+++ Records provided +++

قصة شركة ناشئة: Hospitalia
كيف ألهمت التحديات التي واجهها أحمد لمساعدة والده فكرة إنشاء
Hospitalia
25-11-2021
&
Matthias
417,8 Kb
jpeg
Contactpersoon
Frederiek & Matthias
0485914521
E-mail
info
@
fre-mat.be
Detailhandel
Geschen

+++
+++ Records provided +++

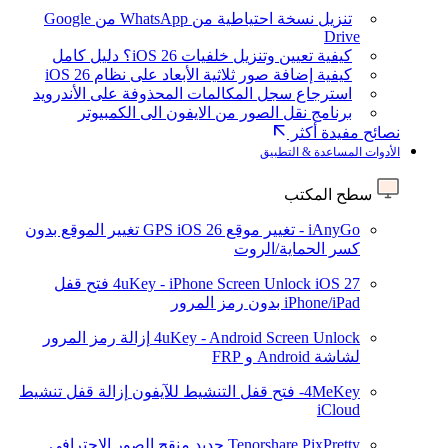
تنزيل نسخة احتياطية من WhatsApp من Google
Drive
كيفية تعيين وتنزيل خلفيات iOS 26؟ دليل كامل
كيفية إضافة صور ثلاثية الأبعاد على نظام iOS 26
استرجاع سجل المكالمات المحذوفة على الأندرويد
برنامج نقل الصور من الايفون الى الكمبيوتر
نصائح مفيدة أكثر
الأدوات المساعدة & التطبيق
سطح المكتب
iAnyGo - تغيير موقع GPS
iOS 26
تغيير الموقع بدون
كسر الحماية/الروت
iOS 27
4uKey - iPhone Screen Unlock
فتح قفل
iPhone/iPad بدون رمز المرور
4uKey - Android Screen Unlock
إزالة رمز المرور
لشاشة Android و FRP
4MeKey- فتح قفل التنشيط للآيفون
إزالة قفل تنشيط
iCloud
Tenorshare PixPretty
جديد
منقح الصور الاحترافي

+++
+++ Records provided +++

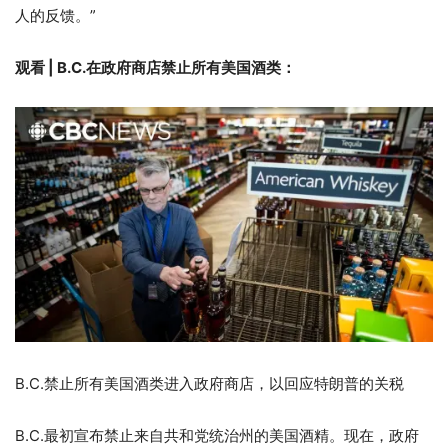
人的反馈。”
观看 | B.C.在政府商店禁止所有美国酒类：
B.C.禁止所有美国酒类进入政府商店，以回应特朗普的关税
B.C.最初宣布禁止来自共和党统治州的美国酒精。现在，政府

+++

Please print, unchanged, the lines of the rows above starting at the line that contains "تنزيل نسخة احتياطية من WhatsApp من Google" and ending at the line that contains "الأدوات المساعدة & التطبيق", with both of those lines included.

تنزيل نسخة احتياطية من WhatsApp من Google
Drive
كيفية تعيين وتنزيل خلفيات iOS 26؟ دليل كامل
كيفية إضافة صور ثلاثية الأبعاد على نظام iOS 26
استرجاع سجل المكالمات المحذوفة على الأندرويد
برنامج نقل الصور من الايفون الى الكمبيوتر
نصائح مفيدة أكثر
الأدوات المساعدة & التطبيق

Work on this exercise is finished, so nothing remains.